WASHINGTON, D.C. — The Department of Commerce has announced the final antidumping and countervailing duty rates in its investigation of common alloy aluminum sheet. These duties are the result of Commerce’s self-initiated investigation in late 2017 that found that Chinese companies and the government were artificially reducing the cost of aluminum sheet.
The department set final anti-dumping duties ranging at about 50 to 60 percent on the imports to offset unfairly low prices. Importers will also have to pay countervailing duties of 46 to 116 percent to offset government subsidies found by Department of Commerce officials.
The exact rates vary by company. One company, Henan Mingtai Industrial, faces combined duties of 96 percent, but duties on most other companies appear to exceed 100 percent. See the chart below for the exact duty rate.

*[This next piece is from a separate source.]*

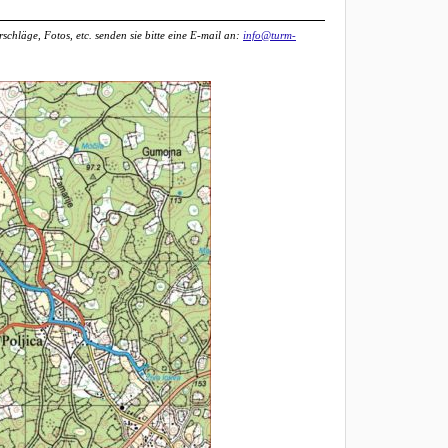
chläge, Fotos, etc. senden sie bitte eine E-mail an:
info@turm-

The RV Industry Association has testified against these duties citing the increased aluminum costs for American businesses, including those in the RV industry, even for those companies using domestically produced aluminum. By December 20, the U.S. International Trade Commission (ITC) is scheduled to make a final decision on whether there has been harm to the domestic aluminum industry. If they find no harm, they will vacate the case, which would eliminate the newly imposed duties. If the ITC determines American companies have been harmed by Chinese companies and the government artificially reducing the cost of aluminum sheet, the new duties will be made permanent.